TNI kini harus terus
membangun citra positifnya di tengah masyarakat. Jangan sampai masyarakat
mengenal TNI dari kasus kerusuhannya saja dengan aparat lain, tapi harus kepada
pengabdian para tentara kepada rakyat. Jangan lagi ada sekat arogansi tentara
dengan rakyat. Ajaklah rakyat berbaur dengan tentara. Karena, dengan merasakan
kehadiran tentara di tengah rakyat, secara psikologis rakyat pun akan semakin
memandang baik dan pada akhirnya mendukung TNI dalam menjaga kedaulatan tanah
air.
Kini, dengan
visi poros maritim pemerintah, sudah selayaknya negara memperbaiki TNI. Dukungan
rakyat kini semakin membaik, maka sudah patut jika tentara kita menjadi lebih
kapabel dalam melindungi tanah air. Keamanan wilayah perairan nasional harus
diperkuat. Jangan ada lagi pencurian ikan dan sumber daya alam lainnya. Apalagi,
kekayaan Indonesia yang melimpah tentu akan menggoda para pencuri asing. Kita tentu
harus mengoptimalkan potensi maritim Indonesia dengan cara menjaganya. Dan,
penjaga kedaulatan negeri ini tentulah TNI.
Peran TNI tak
lagi hanya di dalam negeri.
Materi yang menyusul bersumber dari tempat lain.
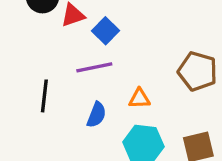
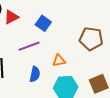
blue square: (105, 31) -> (43, 23), moved

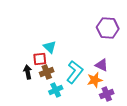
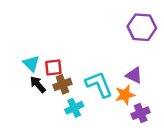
cyan triangle: (50, 47) -> (31, 64), moved
black arrow: (28, 72) -> (38, 84), turned -32
cyan L-shape: (75, 72) -> (99, 84), turned -60

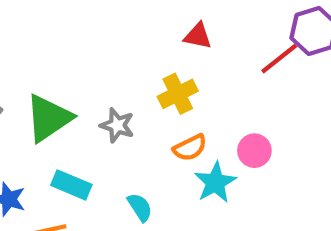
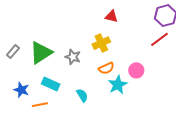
red line: (279, 59) -> (160, 39), moved

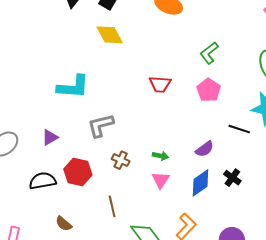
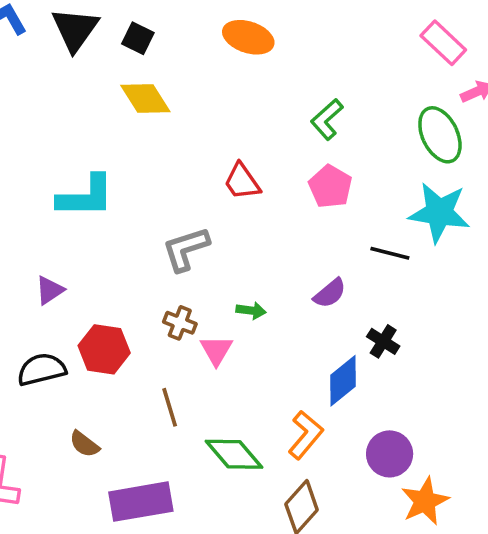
red trapezoid: (160, 84) -> (242, 182), turned 55
gray L-shape: (101, 125) -> (186, 249), moved
pink triangle: (161, 180) -> (216, 350), moved
blue diamond: (200, 183) -> (343, 381), moved

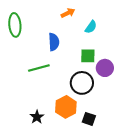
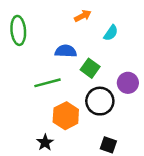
blue semicircle: (54, 42) -> (66, 51), turned -84
green square: (88, 56) -> (90, 68), moved, turned 35
orange hexagon: (66, 107) -> (66, 116), moved

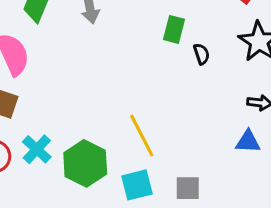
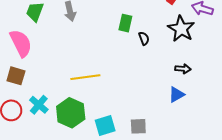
yellow line: (142, 136) -> (85, 77), moved, turned -68
blue triangle: (248, 142) -> (176, 95), turned -30

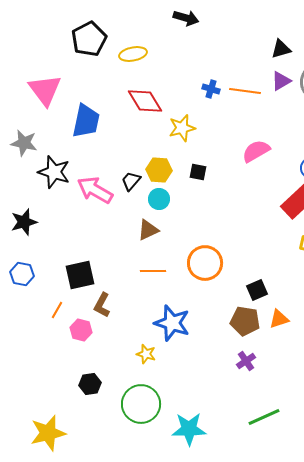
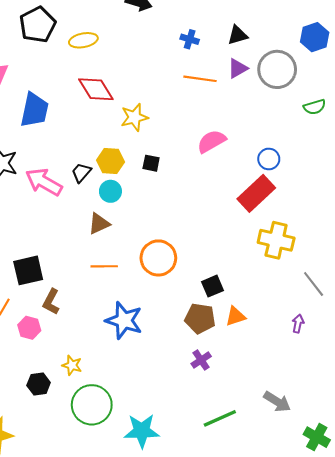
blue cross: (211, 89) -> (190, 39), moved
yellow star: (146, 354) -> (72, 365), moved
TNI harus terus menjaga perdamaian dunia. Melalui kontingen
Garuda yang sudah dikenal luas masyarakat militer dunia dan ketangkasan para
prajurit yang berkelas dunia, TNI harus mengoptimalkan ini. Karena, dengan
membangun citra tentara di mata dunia, dapat membuat negara lain gentar dengan
pertahanan negeri ini.
Melihat hal
tersebut, sudah waktunya kini Indonesia membenahi pertahanannya. Dengan 14 ribu
lebih pulau, kekayaan alam yang melimpah, dan potensi sumber daya yang besar,
sudah selayaknya dijaga dengan pertahanan yang kuat. Mungkin saat ini tak perlu
untuk mengguncang dunia, namun yang terpenting adalah memadai untuk dapat
menjaga wilayah negara. Dirgahayu 70 tahun TNI! TNI kuat, Indonesia berdaulat.